Some Further Observations

One asset of Niemietz’ book is its brevity. I cannot however resist adding a few observations. The case of Iceland seems to confirm the author’s findings. In late eighteenth century, some prominent Britons proposed that Great Britain should seize Iceland, then in effect a Danish colony. The British authorities studied the proposal and concluded that it would be relatively easy to occupy Iceland, but costly to keep it. Consequently, they rejected the proposal. In the nineteenth century, Denmark spent roughly double the amount of money on Iceland what she received from her. It is also an interesting fact that today, the three richest European countries, Switzerland, Norway and Iceland, were no colonial powers.

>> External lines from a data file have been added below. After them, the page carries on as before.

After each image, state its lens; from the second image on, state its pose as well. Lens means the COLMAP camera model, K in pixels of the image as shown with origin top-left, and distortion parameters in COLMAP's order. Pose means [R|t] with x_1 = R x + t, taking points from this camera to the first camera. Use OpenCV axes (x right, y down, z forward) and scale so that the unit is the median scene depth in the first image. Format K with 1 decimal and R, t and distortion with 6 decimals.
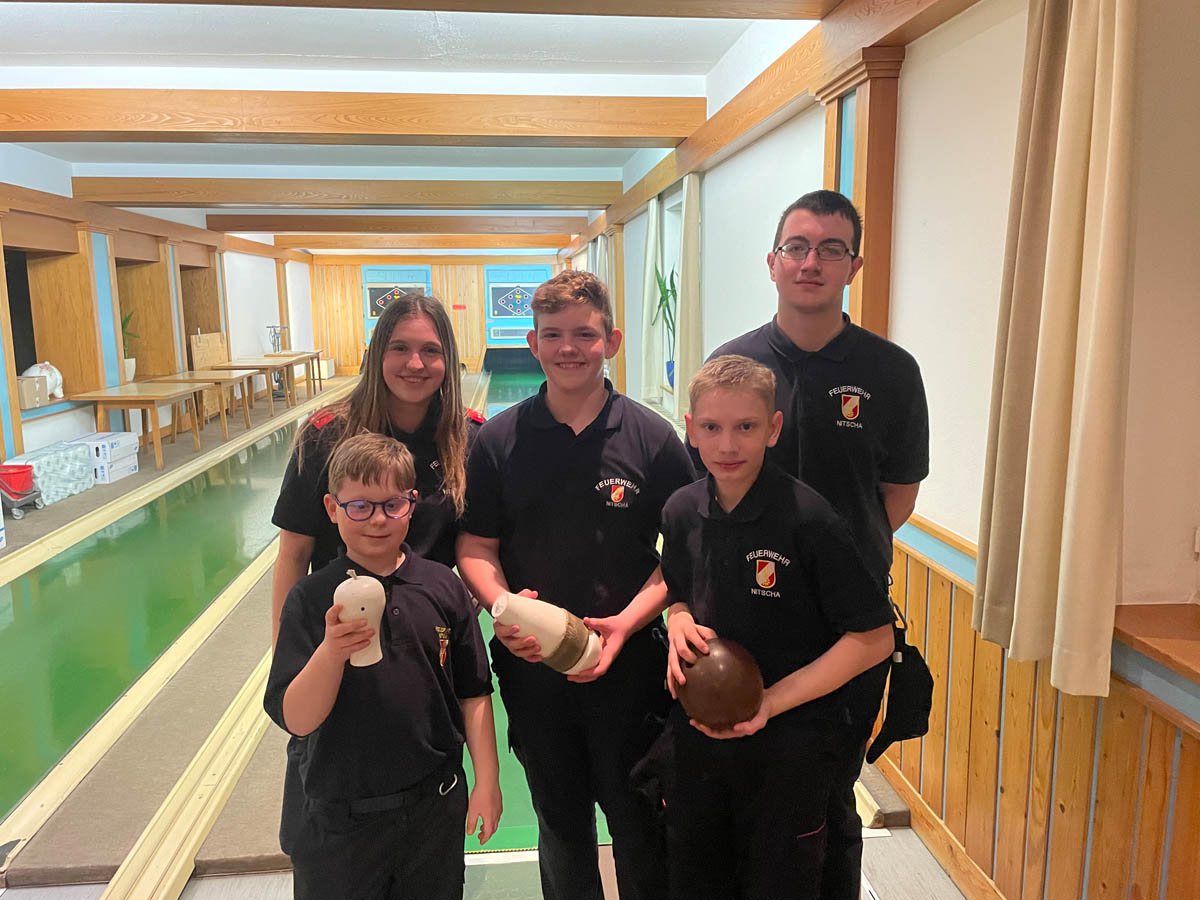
lens RADIAL K [[900.6, 0, 612.7], [0, 900.6, 432.8], [0, 0, 1]] dist [0.083881, -0.112740]
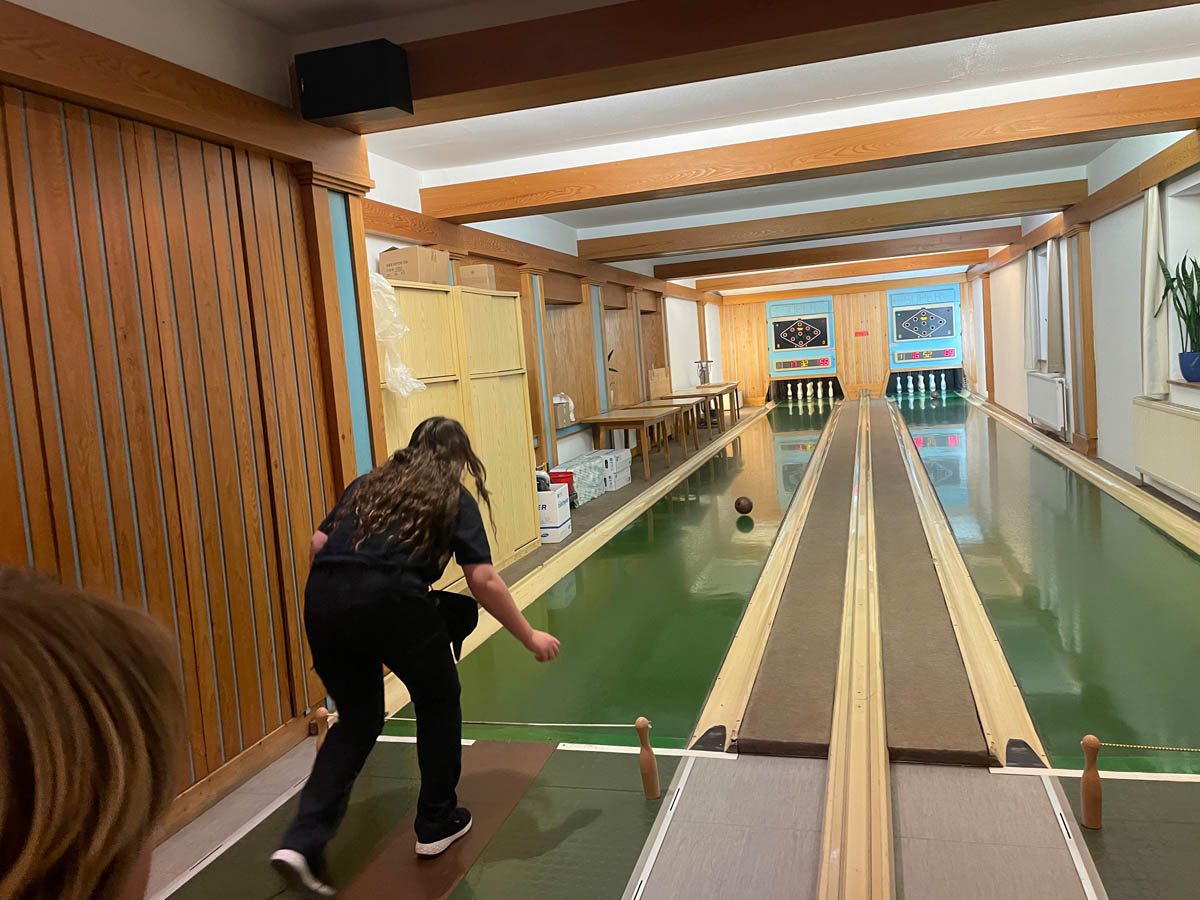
lens RADIAL K [[900.6, 0, 612.7], [0, 900.6, 432.8], [0, 0, 1]] dist [0.083881, -0.112740]
pose [[0.924218, -0.028360, -0.380810, -0.079420], [0.011885, 0.998892, -0.045545, 0.025346], [0.381680, 0.037568, 0.923531, -0.067243]]
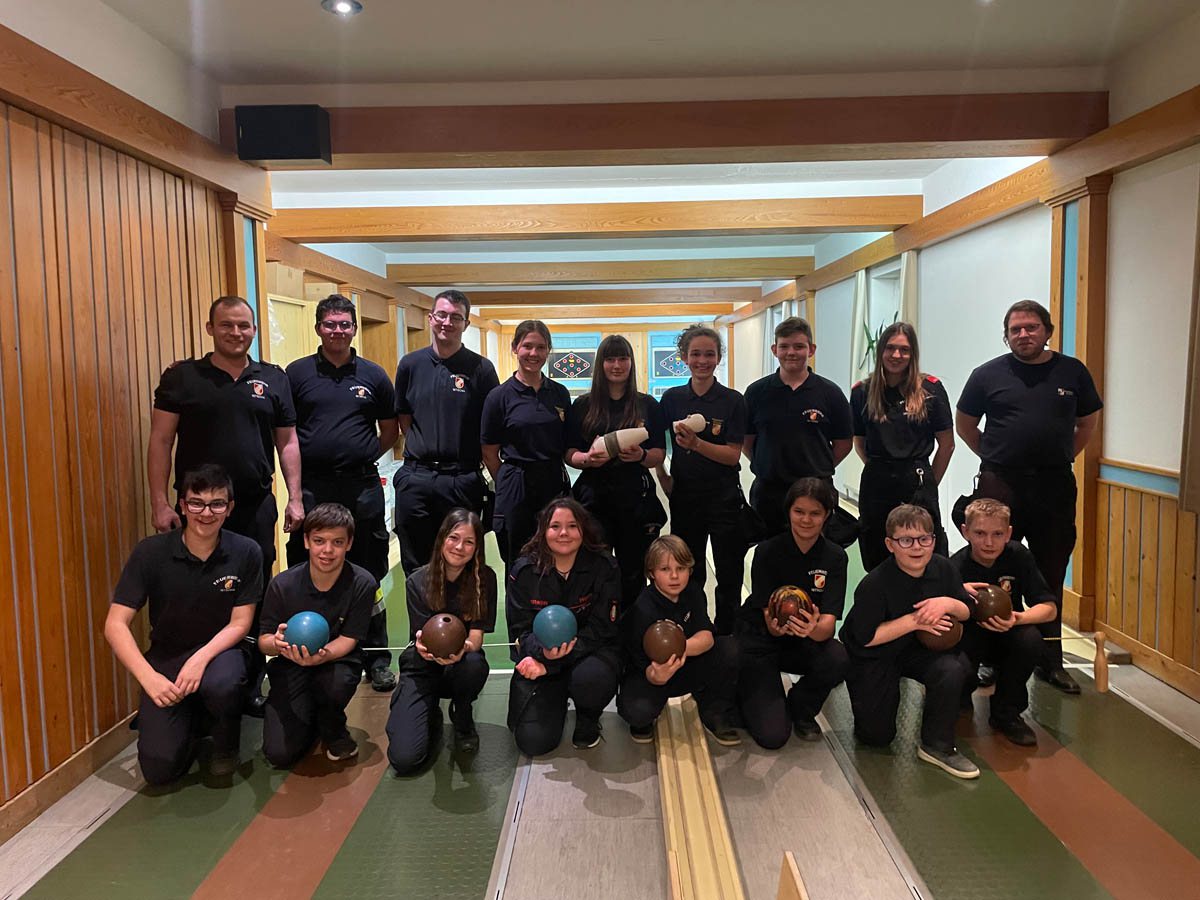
lens RADIAL K [[900.6, 0, 612.7], [0, 900.6, 432.8], [0, 0, 1]] dist [0.083881, -0.112740]
pose [[0.993081, 0.000676, -0.117431, -0.098040], [-0.009638, 0.997079, -0.075762, 0.043670], [0.117037, 0.076370, 0.990187, -0.179149]]
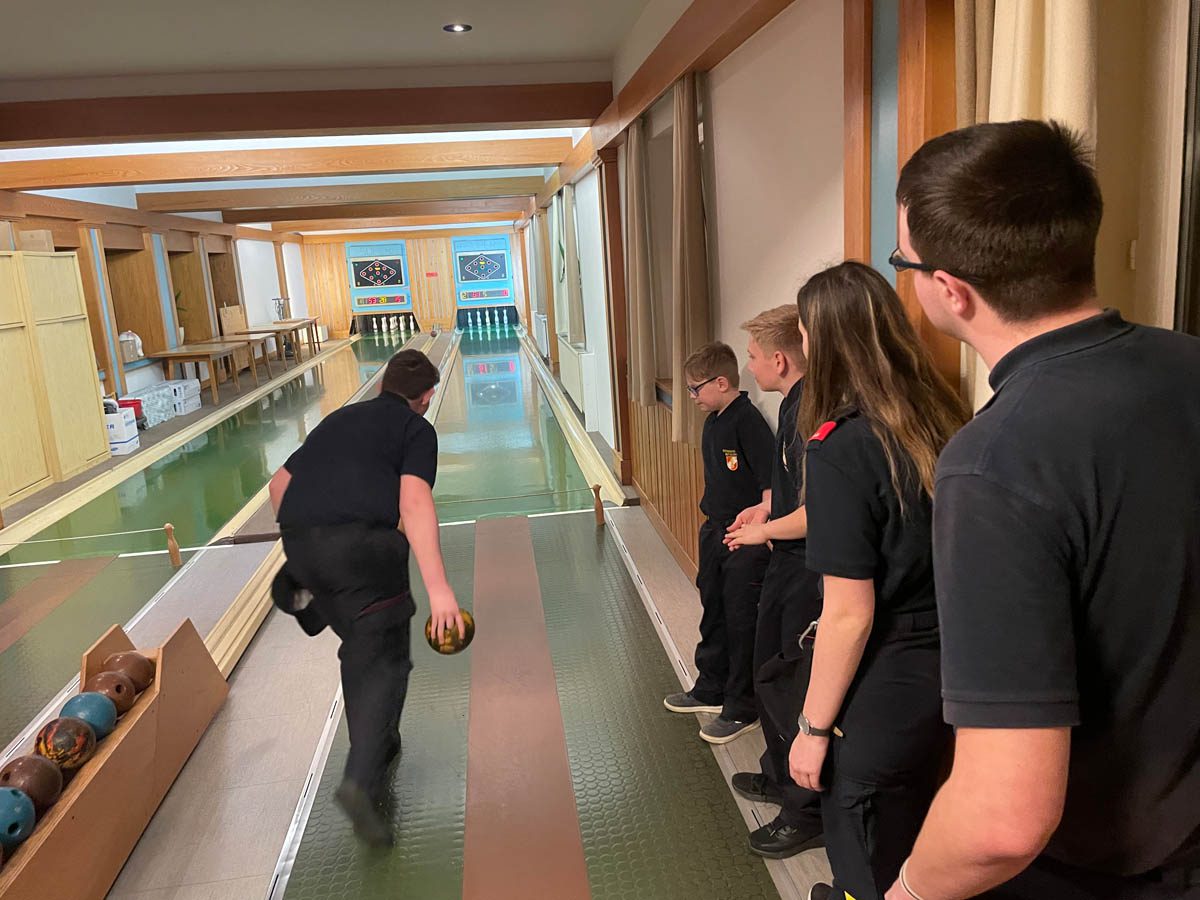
lens RADIAL K [[900.6, 0, 612.7], [0, 900.6, 432.8], [0, 0, 1]] dist [0.083881, -0.112740]
pose [[0.998533, -0.052296, 0.014001, 0.063275], [0.051618, 0.997648, 0.045096, 0.040865], [-0.016326, -0.044307, 0.998885, -0.311540]]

Secondly, in the twentieth century the Soviet Union reintroduced slavery in the notorious labour camps, the Gulag. Those camps were probably not productive in the long run, for the reasons Adam Smith listed. They may have been even less productive than the plantations in the South of the United States, the Caribbean and Brazil, because the Gulag inmates were not bought at a market price so that their ‘owner’—the Soviet Communist Party—had little incentive to treat them well. The Soviet Union also established a colonial empire although it was not called by that name: it controlled a lot of vassal states and exploited them mercilessly.

A third observation is that slavery began earlier and ended later in the Arab countries than in the West, whereas it does not seem to have created any wealth there. Even in remote Iceland, Arab pirates came in 1627 and captured hundreds of people whom they subsequently sold in slave markets in North Africa. It is estimated that in total the Arabs enslaved more than one million white Europeans and about seven million black Africans, whereas between ten and twelve million Africans were forcibly brought to the Americas.

A fourth point is about compensation. If we accept, for the sake of argument, that whole groups should be regarded as victims of injustice and that they should therefore be compensated, then arguably traditional principles of insurance should apply. This implies that the compensation should make them as well off as they would have been, had they not become victims of injustice. Thus, descendants of slaves in the United States should be ensured the same living standard as they would have had if their forefathers had remained in Africa and not been captured by fellow Africans and sold to Europeans. But the irony is that this living standard would on average be much lower than those descendants of slaves now enjoy in the United States.

Fifthly, it is quite telling that the population of one of the last colonies, Hong Kong, would have preferred to stay under British rule rather than be handed over to China in 1997. While colonialism may often have inflicted more cost than gain on the colonised, this was certainly not so in Hong Kong. The well-written and moving novels about colonialism, such as Joseph Conrad’s Heart of Darkness and E. M. Forster’s Passage to India, only offer one part of the truth. There are others, as Niemietz’ book and the example of Hong Kong demonstrate.